El realismo representativo alterna con las proyecciones de la fantasía de aquellos artistas cuyas creaciones no reflejan el lado oscuro de la apropiación colonial: la esclavitud, la explotación y las guerras comerciales, como nos recuerda, haciendo gala de su corrección política, el comisario de la exposición.

Mientras que el Oriente estaba muy presente en los objetos de las casas de los ricos comerciantes de los Países Bajos, incluso muchas veces en su vestimenta, y aunque se publicaron numerosos informes de viajeros a esas partes del mundo, casi ninguno de los artistas visitó personalmente aquellas tierras, por lo que se limitaron a dar rienda suelta a su imaginación y con ella también a sus prejuicios.

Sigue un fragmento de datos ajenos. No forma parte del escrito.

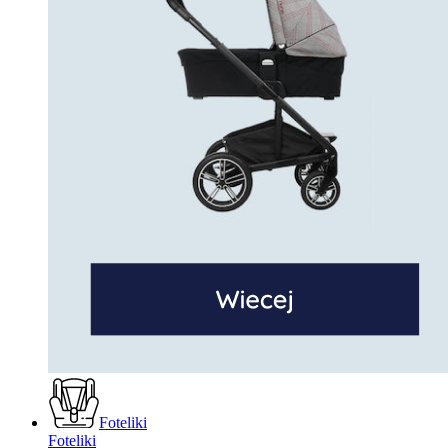
Foteliki
Foteliki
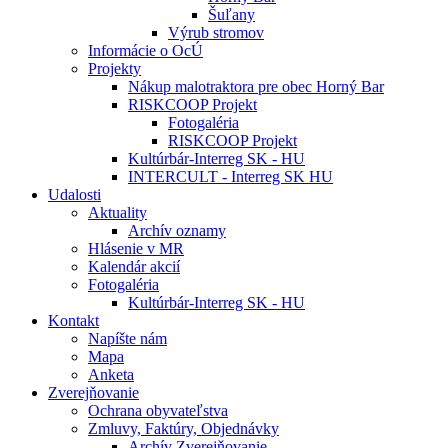
Šuľany
Výrub stromov
Informácie o OcÚ
Projekty
Nákup malotraktora pre obec Horný Bar
RISKCOOP Projekt
Fotogaléria
RISKCOOP Projekt
Kultúrbár-Interreg SK - HU
INTERCULT - Interreg SK HU
Udalosti
Aktuality
Archív oznamy
Hlásenie v MR
Kalendár akcií
Fotogaléria
Kultúrbár-Interreg SK - HU
Kontakt
Napíšte nám
Mapa
Anketa
Zverejňovanie
Ochrana obyvateľstva
Zmluvy, Faktúry, Objednávky
Archív Zverejňovanie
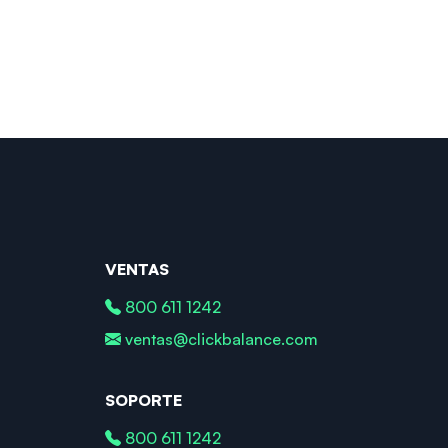
VENTAS
800 611 1242
ventas@clickbalance.com
SOPORTE
800 611 1242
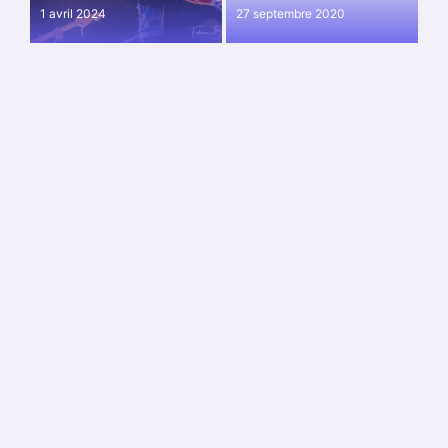
1 avril 2024
27 septembre 2020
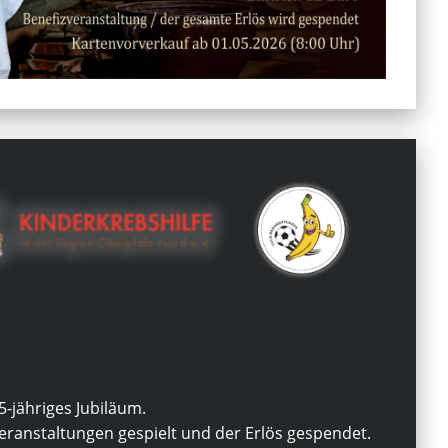
5-jähriges Jubiläum.
ranstaltungen gespielt und der Erlös gespendet.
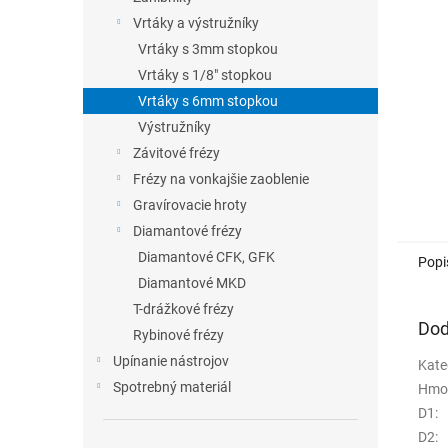
Vrtáky a výstružníky
Vrtáky s 3mm stopkou
Vrtáky s 1/8" stopkou
Vrtáky s 6mm stopkou
Výstružníky
Závitové frézy
Frézy na vonkajšie zaoblenie
Gravírovacie hroty
Diamantové frézy
Diamantové CFK, GFK
Popi
Diamantové MKD
T-drážkové frézy
Dod
Rybinové frézy
Upínanie nástrojov
Kate
Spotrebný materiál
Hmo
D1
:
D2
:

La exposición del museo Barberini reúne 110 óleos, dibujos o grabados, entre ellos treinta y tres de Rembrandt y su taller, junto a otros de Jan Steen, Ferdinand Bol, Jan van der Heyden, Willem Kalf, por citar solo a algunos de los artistas neerlandeses representados.

Por cierto que para visitar todas esas y otras exposiciones hace falta siempre presentar, además de los datos personales, un test negativo de COVID-19, fácil por otro lado de obtener ya que abundan en Berlín los centros donde se realizan de forma gratuita.